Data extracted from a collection
┄┄┄┄┄┄
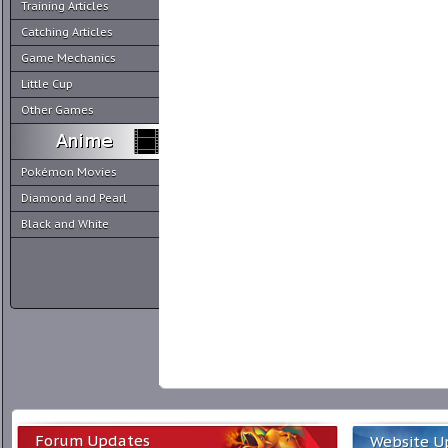
Training Articles
Catching Articles
Game Mechanics
Little Cup
Other Games
Pokémon Movies
Diamond and Pearl
Black and White
Forum Updates
Website U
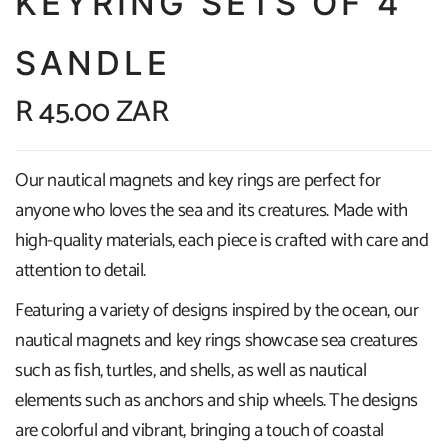
KEYRING SETS OF 4
SANDLE
R 45.00 ZAR
Our nautical magnets and key rings are perfect for
anyone who loves the sea and its creatures. Made with
high-quality materials, each piece is crafted with care and
attention to detail.
Featuring a variety of designs inspired by the ocean, our
nautical magnets and key rings showcase sea creatures
such as fish, turtles, and shells, as well as nautical
elements such as anchors and ship wheels. The designs
are colorful and vibrant, bringing a touch of coastal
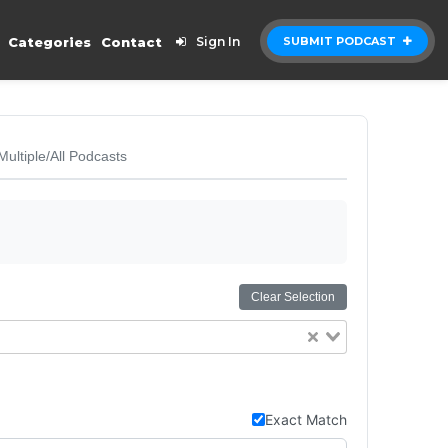
Categories
Contact
Sign In
SUBMIT PODCAST
Multiple/All Podcasts
Clear Selection
Exact Match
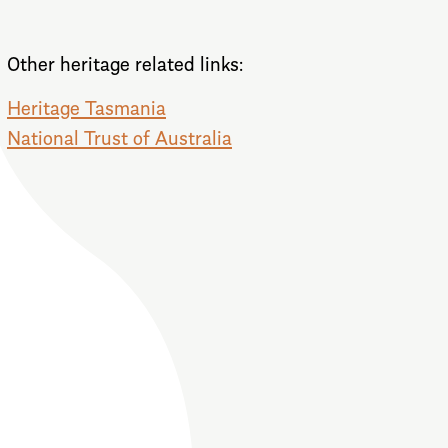
Other heritage related links:
Heritage Tasmania
National Trust of Australia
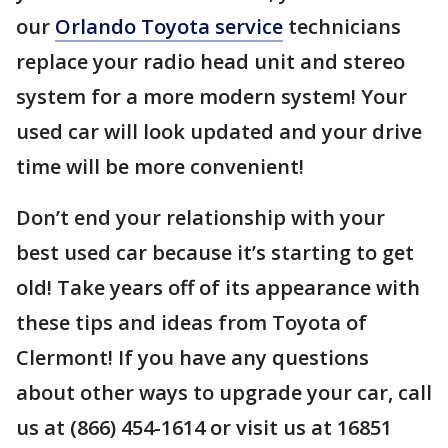
our
Orlando Toyota service
technicians
replace your radio head unit and stereo
system for a more modern system! Your
used car will look updated and your drive
time will be more convenient!
Don’t end your relationship with your
best used car because it’s starting to get
old! Take years off of its appearance with
these tips and ideas from Toyota of
Clermont! If you have any questions
about other ways to upgrade your car, call
us at (866) 454-1614 or visit us at 16851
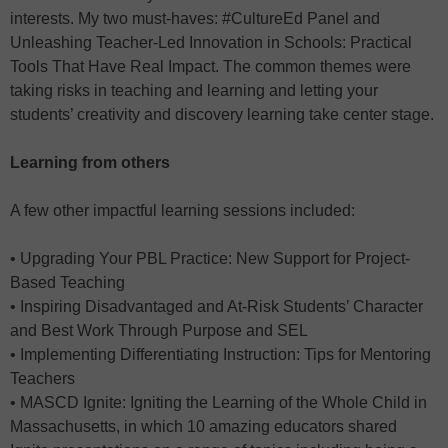
interests. My two must-haves: #CultureEd Panel and
Unleashing Teacher-Led Innovation in Schools: Practical
Tools That Have Real Impact. The common themes were
taking risks in teaching and learning and letting your
students’ creativity and discovery learning take center stage.
Learning from others
A few other impactful learning sessions included:
• Upgrading Your PBL Practice: New Support for Project-
Based Teaching
• Inspiring Disadvantaged and At-Risk Students’ Character
and Best Work Through Purpose and SEL
• Implementing Differentiating Instruction: Tips for Mentoring
Teachers
• MASCD Ignite: Igniting the Learning of the Whole Child in
Massachusetts, in which 10 amazing educators shared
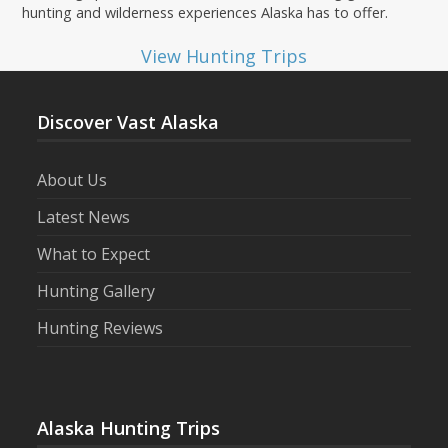
hunting and wilderness experiences Alaska has to offer.
View Hunting Trips
Discover Vast Alaska
About Us
Latest News
What to Expect
Hunting Gallery
Hunting Reviews
Alaska Hunting Trips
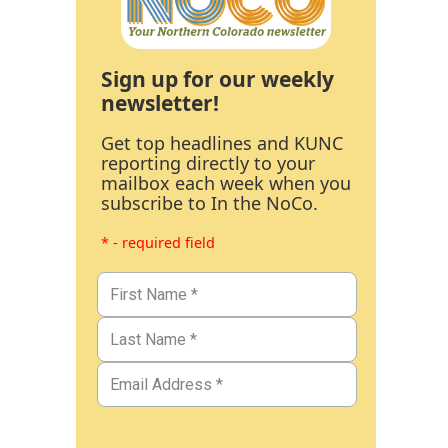
Sign up for our weekly
newsletter!
Get top headlines and KUNC
reporting directly to your
mailbox each week when you
subscribe to In the NoCo.
* - required field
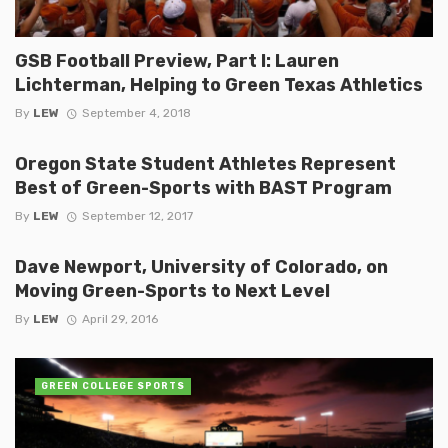
GSB Football Preview, Part I: Lauren
Lichterman, Helping to Green Texas Athletics
By
LEW
September 4, 2018
Oregon State Student Athletes Represent
Best of Green-Sports with BAST Program
By
LEW
September 12, 2017
Dave Newport, University of Colorado, on
Moving Green-Sports to Next Level
By
LEW
April 29, 2016
GREEN COLLEGE SPORTS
┄┄┄┄┄┄
- [DIRECTIONS]: A verbatim copy of every entry above, with no pictures, is the expected output.

- [SOLUTION]:
Training Articles
Catching Articles
Game Mechanics
Little Cup
Other Games
Pokémon Movies
Diamond and Pearl
Black and White
Forum Updates
Website U
KEYRING SETS OF 4
SANDLE
R 45.00 ZAR
Our nautical magnets and key rings are perfect for
anyone who loves the sea and its creatures. Made with
high-quality materials, each piece is crafted with care and
attention to detail.
Featuring a variety of designs inspired by the ocean, our
nautical magnets and key rings showcase sea creatures
such as fish, turtles, and shells, as well as nautical
elements such as anchors and ship wheels. The designs
are colorful and vibrant, bringing a touch of coastal
Categories
Contact
Sign In
SUBMIT PODCAST
Multiple/All Podcasts
Clear Selection
Exact Match
Other heritage related links:
Heritage Tasmania
National Trust of Australia
our
Orlando Toyota service
technicians
replace your radio head unit and stereo
system for a more modern system! Your
used car will look updated and your drive
time will be more convenient!
Don’t end your relationship with your
best used car because it’s starting to get
old! Take years off of its appearance with
these tips and ideas from Toyota of
Clermont! If you have any questions
about other ways to upgrade your car, call
us at (866) 454-1614 or visit us at 16851
interests. My two must-haves: #CultureEd Panel and
Unleashing Teacher-Led Innovation in Schools: Practical
Tools That Have Real Impact. The common themes were
taking risks in teaching and learning and letting your
students’ creativity and discovery learning take center stage.
Learning from others
A few other impactful learning sessions included:
• Upgrading Your PBL Practice: New Support for Project-
Based Teaching
• Inspiring Disadvantaged and At-Risk Students’ Character
and Best Work Through Purpose and SEL
• Implementing Differentiating Instruction: Tips for Mentoring
Teachers
• MASCD Ignite: Igniting the Learning of the Whole Child in
Massachusetts, in which 10 amazing educators shared
hunting and wilderness experiences Alaska has to offer.
View Hunting Trips
Discover Vast Alaska
About Us
Latest News
What to Expect
Hunting Gallery
Hunting Reviews
Alaska Hunting Trips
Sign up for our weekly
newsletter!
Get top headlines and KUNC
reporting directly to your
mailbox each week when you
subscribe to In the NoCo.
* - required field
GSB Football Preview, Part I: Lauren
Lichterman, Helping to Green Texas Athletics
By
LEW
September 4, 2018
Oregon State Student Athletes Represent
Best of Green-Sports with BAST Program
By
LEW
September 12, 2017
Dave Newport, University of Colorado, on
Moving Green-Sports to Next Level
By
LEW
April 29, 2016
GREEN COLLEGE SPORTS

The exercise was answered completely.